We didn’t speak of it further than that, but the fact that that fear was out in the open meant that I no longer faced it alone. And after the dust settled from the wedding and the honeymoon and the move, I found that the opposite of my fear has come true. Marriage allowed me to focus more on my writing than I’ve ever been able to before because …

  1. Two people means two incomes, which means if I make a little less money per week because I’m doing a little more writing, the lights will stay on and I won’t starve.
  2. Two people means shared chores, which also frees up more time for writing. I still do a fair amount of dishes and laundry, which offer prime daydreaming time.
  3. My husband has dreams of his own. As the co-founder of Coppergoose.com, and as someone who works full-time in addition to pursuing his own business, he needs time while he’s “off” to devote to developing the site. This benefits my writing in two ways: First, seeing him pursue his passion goads me into giving the same sort of attention to mine. Second, when he’s wrapped up in Coppergoose work, it’s a prime time for me to get some writing done. In particular, he takes a half-day off every Friday to devote to Coppergoose. I’ve begun doing the same, using that time to focus on research and development related to my writing, something that was usually on the back burner so that I could use all my writing time for actually, well, writing.
  4. He’s an additional reader, which means additional feedback. I often read acknowledgments by authors in which they mentioned a spouse as a first reader and valued critiquer, and I always hoped that I could someday have such a marriage relationship. Last week, Ivan finished reading my most ambitious novel, then gave me 45 minutes of “big picture” feedback that I’m still mulling over — and he brings the novel up occasionally when additional feedback strikes him. He’s not another writer, which means his feedback is pure reader feedback. This is a good compliment to my writers’ group feedback, which comes from their dual perspectives as writers and readers.
  5. Most importantly, I now live with someone who cares about me reaching my dream as much as I do. Ivan doesn’t often ask me what I’m writing, and he doesn’t give me the kind of accountability that my writers’ group or my writer friends do when they ask about progress on specific projects. But he does ask me, particularly when I’m stressed or overwhelmed, “Are you getting enough time for writing?” Fortunately, the answer has not been no yet — but I know that if it ever is, I’ll have someone to help me correct that.

I’m not about to advocate marriage as a “solution” to any writer’s woes (or as a solution to anything, really). Unlike many people, I don’t see being alone as the worst possible outcome, but being with someone to whom I’m ill-suited. I still think that the single life provides particularly fertile ground for writing, especially if you have the self-discipline to make the most of that freedom and alone time.
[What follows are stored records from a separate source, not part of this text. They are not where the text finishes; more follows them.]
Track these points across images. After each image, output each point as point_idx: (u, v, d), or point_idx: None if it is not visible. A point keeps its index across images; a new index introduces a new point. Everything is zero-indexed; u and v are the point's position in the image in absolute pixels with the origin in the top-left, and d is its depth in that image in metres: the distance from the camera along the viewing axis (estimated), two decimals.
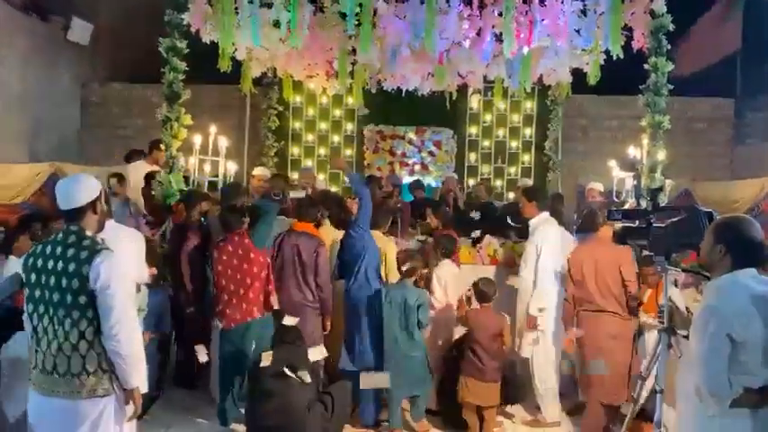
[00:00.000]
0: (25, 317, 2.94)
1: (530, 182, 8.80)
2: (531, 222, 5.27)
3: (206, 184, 6.80)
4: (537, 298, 5.05)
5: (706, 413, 2.56)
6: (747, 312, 2.47)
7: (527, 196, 5.41)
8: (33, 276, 2.87)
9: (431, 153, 10.38)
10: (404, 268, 4.94)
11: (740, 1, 10.03)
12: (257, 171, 7.37)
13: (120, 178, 7.18)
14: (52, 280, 2.81)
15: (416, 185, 8.36)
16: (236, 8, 6.22)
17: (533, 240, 5.17)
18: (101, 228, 3.00)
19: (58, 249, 2.85)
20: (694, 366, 2.57)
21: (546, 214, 5.26)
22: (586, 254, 4.82)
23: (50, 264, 2.83)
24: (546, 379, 5.14)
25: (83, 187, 2.92)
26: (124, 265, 2.93)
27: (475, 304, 4.97)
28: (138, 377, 2.92)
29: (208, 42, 6.67)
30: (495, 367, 4.74)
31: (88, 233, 2.91)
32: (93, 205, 2.93)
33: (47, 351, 2.84)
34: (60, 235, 2.90)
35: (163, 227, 6.21)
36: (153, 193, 6.54)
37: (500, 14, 6.17)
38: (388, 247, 5.38)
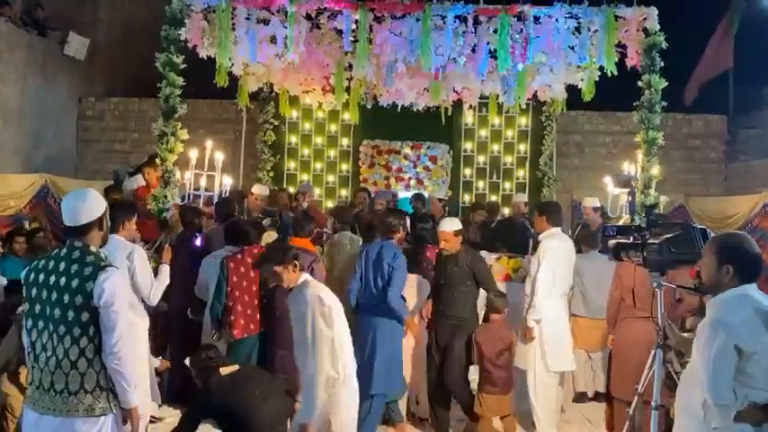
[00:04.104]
0: (23, 332, 2.90)
1: (524, 197, 8.83)
2: (540, 237, 5.31)
3: (201, 198, 6.79)
4: (532, 310, 5.06)
5: (709, 426, 2.56)
6: (754, 324, 2.49)
7: (539, 210, 5.47)
8: (34, 291, 2.83)
9: (426, 168, 10.39)
10: None
11: (734, 20, 10.14)
12: (255, 189, 7.42)
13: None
14: (54, 295, 2.77)
15: (416, 198, 8.35)
16: (234, 24, 6.27)
17: (537, 254, 5.20)
18: (103, 243, 2.99)
19: (62, 265, 2.81)
20: (698, 380, 2.58)
21: (556, 229, 5.27)
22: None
23: (52, 279, 2.79)
24: (543, 393, 5.12)
25: (90, 204, 2.89)
26: (127, 283, 2.93)
27: None
28: (137, 396, 2.88)
29: (205, 57, 6.70)
30: (504, 379, 4.97)
31: (92, 249, 2.88)
32: (99, 222, 2.90)
33: (44, 368, 2.79)
34: (64, 250, 2.86)
35: (158, 241, 6.20)
36: (149, 207, 6.53)
37: (495, 31, 6.23)
38: None
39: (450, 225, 5.17)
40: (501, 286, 5.86)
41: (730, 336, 2.49)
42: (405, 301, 4.93)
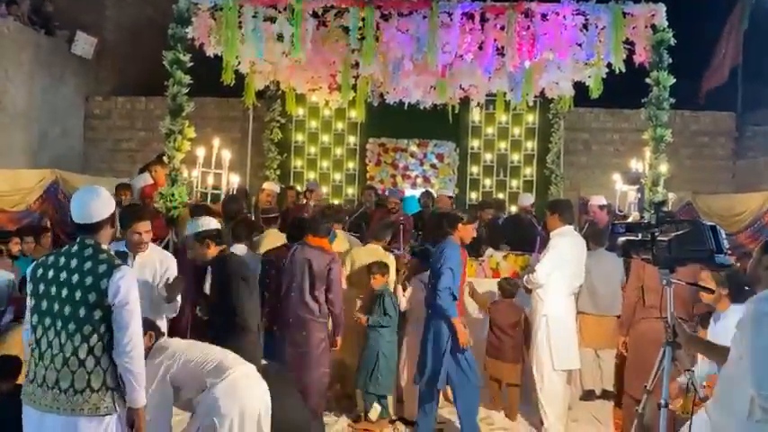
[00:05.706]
0: (28, 328, 2.87)
1: (531, 195, 8.79)
2: (552, 234, 5.28)
3: (209, 196, 6.82)
4: (527, 277, 5.24)
5: (753, 421, 2.54)
6: None
7: (550, 208, 5.43)
8: (42, 287, 2.79)
9: (433, 166, 10.40)
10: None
11: (743, 17, 10.08)
12: (266, 185, 7.54)
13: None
14: (64, 292, 2.74)
15: (425, 196, 8.32)
16: (240, 22, 6.28)
17: (545, 251, 5.19)
18: (110, 241, 2.99)
19: (73, 262, 2.78)
20: (744, 376, 2.55)
21: (568, 227, 5.24)
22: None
23: (63, 275, 2.76)
24: (551, 391, 5.10)
25: (101, 202, 2.88)
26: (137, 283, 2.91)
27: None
28: (145, 396, 2.86)
29: (211, 56, 6.71)
30: (513, 349, 5.44)
31: (104, 247, 2.86)
32: (110, 220, 2.89)
33: (50, 365, 2.75)
34: (75, 247, 2.83)
35: (165, 239, 6.22)
36: (156, 205, 6.55)
37: (502, 28, 6.21)
38: (388, 260, 5.40)
39: (195, 226, 4.12)
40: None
41: None
42: (455, 299, 4.77)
I was incredibly fortunate that, before Ivan, I had friends who stayed up past their bedtimes to read my drafts and who asked, “When am I going to get another Lacey story?” So while I don’t advocate marriage for the sake of writing, I do know this: writing can be lonely. If you have people in your life who truly care about you reaching your goals, who see writing as a worthy pursuit even if it’s just “for the sake of writing,” who ask you when your next draft will be ready or whether you’re getting enough time for writing, keep those people in your life. And if you are going to balance an intimate relationship with your dream of writing, you could certainly do worse than having it be with one of those people.